When help is wanted
- Mariella Cappelletto
- Dec 18, 2025
- 4 min read
Updated: Dec 19, 2025
Why readiness matters — and what we’re changing because of it

There’s something about the end of the year that creates a natural pause.
Yes — once we’ve made it through the final rush. The live-or-die work deadlines that must be met before the cliff edge of December. The frantic city loops for last-minute gifts nobody truly needs, but everyone feels oddly compelled to buy. The anticipation (or dread) of family gatherings, each with its own emotional choreography.
Then, quietly, it happens.
The noise softens. The calendar loosens its grip. Even the most relentless minds are granted a small pocket of space — and those in the know recognise it instantly.
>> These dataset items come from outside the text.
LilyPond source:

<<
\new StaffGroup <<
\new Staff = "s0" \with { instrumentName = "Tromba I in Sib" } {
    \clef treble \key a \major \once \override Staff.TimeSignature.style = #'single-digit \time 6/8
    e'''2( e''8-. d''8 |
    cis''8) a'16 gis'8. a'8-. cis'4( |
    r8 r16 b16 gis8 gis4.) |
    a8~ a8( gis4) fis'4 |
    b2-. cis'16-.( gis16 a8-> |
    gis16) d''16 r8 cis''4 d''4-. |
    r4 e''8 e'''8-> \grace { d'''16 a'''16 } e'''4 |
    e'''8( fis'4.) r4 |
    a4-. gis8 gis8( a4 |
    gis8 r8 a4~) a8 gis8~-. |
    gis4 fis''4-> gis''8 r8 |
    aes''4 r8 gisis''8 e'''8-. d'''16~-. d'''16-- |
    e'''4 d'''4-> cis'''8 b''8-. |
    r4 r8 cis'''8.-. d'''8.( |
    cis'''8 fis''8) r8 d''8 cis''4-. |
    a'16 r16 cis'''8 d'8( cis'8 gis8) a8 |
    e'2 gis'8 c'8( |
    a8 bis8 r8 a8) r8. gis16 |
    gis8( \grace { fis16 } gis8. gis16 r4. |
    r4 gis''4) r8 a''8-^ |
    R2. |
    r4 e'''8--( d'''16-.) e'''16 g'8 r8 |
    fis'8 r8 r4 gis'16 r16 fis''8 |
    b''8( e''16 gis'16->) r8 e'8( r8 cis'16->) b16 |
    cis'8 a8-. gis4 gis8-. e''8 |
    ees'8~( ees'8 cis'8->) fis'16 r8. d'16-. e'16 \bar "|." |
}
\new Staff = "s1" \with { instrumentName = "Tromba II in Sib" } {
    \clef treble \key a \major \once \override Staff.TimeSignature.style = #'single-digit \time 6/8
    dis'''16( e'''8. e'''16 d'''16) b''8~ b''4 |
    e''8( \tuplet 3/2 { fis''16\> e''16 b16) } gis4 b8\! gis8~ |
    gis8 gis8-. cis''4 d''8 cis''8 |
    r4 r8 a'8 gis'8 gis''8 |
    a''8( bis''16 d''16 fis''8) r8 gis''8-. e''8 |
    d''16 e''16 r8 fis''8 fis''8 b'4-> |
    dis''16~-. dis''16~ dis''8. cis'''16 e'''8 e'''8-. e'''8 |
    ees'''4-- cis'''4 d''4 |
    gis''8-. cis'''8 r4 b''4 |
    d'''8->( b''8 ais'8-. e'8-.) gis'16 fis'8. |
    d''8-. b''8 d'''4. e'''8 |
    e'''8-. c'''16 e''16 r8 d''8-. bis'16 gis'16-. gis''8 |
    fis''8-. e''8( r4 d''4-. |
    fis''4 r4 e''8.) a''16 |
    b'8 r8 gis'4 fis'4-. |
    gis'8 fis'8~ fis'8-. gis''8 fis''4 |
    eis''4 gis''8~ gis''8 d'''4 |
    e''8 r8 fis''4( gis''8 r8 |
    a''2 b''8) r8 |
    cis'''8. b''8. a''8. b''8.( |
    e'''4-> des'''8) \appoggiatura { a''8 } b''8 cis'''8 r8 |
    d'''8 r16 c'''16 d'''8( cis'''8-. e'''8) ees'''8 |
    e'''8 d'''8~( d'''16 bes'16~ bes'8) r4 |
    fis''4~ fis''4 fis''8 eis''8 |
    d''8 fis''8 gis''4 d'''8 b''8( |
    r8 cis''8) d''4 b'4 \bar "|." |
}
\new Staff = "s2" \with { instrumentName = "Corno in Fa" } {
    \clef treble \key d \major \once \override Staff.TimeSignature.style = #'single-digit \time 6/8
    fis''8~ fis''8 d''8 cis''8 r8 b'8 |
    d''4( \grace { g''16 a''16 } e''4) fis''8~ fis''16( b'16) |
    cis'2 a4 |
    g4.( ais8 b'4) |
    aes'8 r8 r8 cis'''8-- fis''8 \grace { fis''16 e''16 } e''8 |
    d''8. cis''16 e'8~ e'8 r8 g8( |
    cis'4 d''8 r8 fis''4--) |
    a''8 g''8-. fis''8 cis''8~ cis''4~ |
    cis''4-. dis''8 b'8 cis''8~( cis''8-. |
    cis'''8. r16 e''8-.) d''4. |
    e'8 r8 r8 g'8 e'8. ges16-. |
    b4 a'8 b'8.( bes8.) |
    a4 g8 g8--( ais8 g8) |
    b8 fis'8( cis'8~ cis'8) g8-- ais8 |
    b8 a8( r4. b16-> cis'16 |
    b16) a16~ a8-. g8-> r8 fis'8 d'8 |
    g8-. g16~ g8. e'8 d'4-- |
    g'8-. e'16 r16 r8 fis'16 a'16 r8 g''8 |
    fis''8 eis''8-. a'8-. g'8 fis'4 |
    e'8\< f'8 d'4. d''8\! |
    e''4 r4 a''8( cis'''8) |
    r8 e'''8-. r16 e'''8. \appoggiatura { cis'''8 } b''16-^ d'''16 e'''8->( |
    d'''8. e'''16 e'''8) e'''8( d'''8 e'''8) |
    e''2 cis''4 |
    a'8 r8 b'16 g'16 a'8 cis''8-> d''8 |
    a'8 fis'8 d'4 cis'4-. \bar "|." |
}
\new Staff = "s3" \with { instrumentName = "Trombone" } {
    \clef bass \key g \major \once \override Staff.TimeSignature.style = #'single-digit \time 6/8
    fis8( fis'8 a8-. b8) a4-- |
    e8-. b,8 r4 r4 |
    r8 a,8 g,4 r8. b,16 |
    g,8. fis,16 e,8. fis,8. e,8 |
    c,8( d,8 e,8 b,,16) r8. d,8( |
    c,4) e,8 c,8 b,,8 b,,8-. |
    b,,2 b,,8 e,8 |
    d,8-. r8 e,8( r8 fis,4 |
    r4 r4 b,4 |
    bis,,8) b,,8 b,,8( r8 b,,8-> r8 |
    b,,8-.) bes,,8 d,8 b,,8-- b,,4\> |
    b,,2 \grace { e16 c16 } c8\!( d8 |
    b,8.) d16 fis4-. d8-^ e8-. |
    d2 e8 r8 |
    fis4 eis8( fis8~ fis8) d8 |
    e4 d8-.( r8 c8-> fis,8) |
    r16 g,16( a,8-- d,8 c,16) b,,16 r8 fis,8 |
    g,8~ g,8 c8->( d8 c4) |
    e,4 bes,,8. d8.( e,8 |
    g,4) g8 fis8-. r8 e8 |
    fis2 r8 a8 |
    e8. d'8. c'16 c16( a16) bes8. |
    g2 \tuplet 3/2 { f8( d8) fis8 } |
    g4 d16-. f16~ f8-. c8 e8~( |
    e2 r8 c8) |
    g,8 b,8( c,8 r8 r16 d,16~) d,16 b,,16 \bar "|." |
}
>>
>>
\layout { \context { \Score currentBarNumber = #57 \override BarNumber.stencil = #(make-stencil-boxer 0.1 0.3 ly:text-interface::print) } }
The moment you finally breathe.
And in that space, a few honest questions tend to surface.
How did this year actually feel?
What worked?
What didn’t?
And — perhaps the hardest one — what do I need right now?
What I’ve learned, both professionally and personally, is that reflection doesn’t always bring clarity. Often, it brings uncertainty. Or pressure. Or that uncomfortable sensation that something needs attention, even if you can’t yet name what.
That insight showed up clearly in a recent qualitative study we ran with the University of Southampton (Dr. Alessio Bellato, Prof. Samuele Cortese), involving parents supporting children still waiting for assessment.
One of the strongest outcomes emerged not when Oli help was experienced as a tool that told parents what to do, but when it functioned as a reflective companion.
Something that offered structure without prescription.
Validation without judgement.
Emotional support without urgency.
Not a fixer.
Not a loud coach shouting instructions from the sidelines.
Just something that sits with you while you make sense of things — at your own pace.
That distinction matters more than we sometimes admit.
You can lead a horse to water, but you can’t make it drink.
You can’t help someone who doesn’t want to be helped.
Unasked help is interference.
It’s almost uncomfortable how much wisdom lives in old idioms. Long before randomised controlled trials, humans already knew something fundamental: timing matters. Readiness matters. And support only works when it’s actually receivable.
Anyone who lives with ADHD — in themselves or in their family — knows this viscerally. Insight arrives when it arrives. Readiness can’t be rushed. And help, however well designed, only works when someone is able to meet it halfway.
Which brings me to a decision we’ve been sitting with for a while.
We’ve made Oli help easier to access

Parents can now start using Oli help without entering any payment details. You can explore the whole app freely, and several core features and foundational content will always remain free. We’ve removed the friction at the door — and yes, we’ve made this more ADHD-friendly too, so nobody has to worry about forgetting to cancel a trial.
The door is open.
You can step in when — and if — you want.
This isn’t a dramatic reinvention. The presence of a freemium version doesn’t change our ethos. What it reflects is something we’ve seen again and again — a truth we don’t always acknowledge easily, because it’s harder to design for: help needs to be available exactly when someone is ready.
Without hurdles.
Without pressure.
Without asking for commitment before there’s even clarity.
Here’s what you can always expect from Oli help:
Evidence-based, by design. Practical strategies and tools curated by experts and grounded in science.
Your data stays yours. Private, secure, never sold, never shared — used only to personalise your experience.
No judgement, ever. A space where real-life parenting is understood, not evaluated.
For those who choose to go further, membership unlocks unlimited access — deeper personalisation, the full library of tools and content, and support that evolves alongside you and your child.
But the choice remains yours.
Because the moment people tend to reflect is often the moment they feel least equipped to decide anything else.
As the year closes, it’s probably safe to say that most people don’t need another subscription decision. Another “investment in themselves”. Another thing to optimise. What they need is space. Optionality. And the reassurance that support is there — not imposed, not expiring — but waiting.
This feels particularly important in the current UK context. Waiting lists stretch on. Healthcare and SEND systems are under visible strain. Policy decisions continue to shape families’ day-to-day lives in ways that are often beyond their control. None of this is small, and none of it should be minimised. But readiness still matters. And while we can’t fix the system overnight, we can choose how we show up within it.
For those of us living with ADHD, readiness is rarely linear. It comes in waves. Sometimes you’re curious. Sometimes overwhelmed. Sometimes capable. Sometimes not.
Designing support as if people are always in the same state of mind is a fundamental misunderstanding of how real humans work.
This has quietly become my professional quest — and I’m learning by doing. We don’t have all the answers. But we’re paying attention, listening to evidence, and evolving when what we learn asks us to.
So yes — this change happens to align neatly with the season. But it’s less about December, and more about agency. About autonomy. And about honouring the simple truth that help only works when someone is ready to receive it.
As the year winds down, my wish is a quiet one:
Less pressure.
More space.
And help that’s there when you’re ready — no sooner, no later.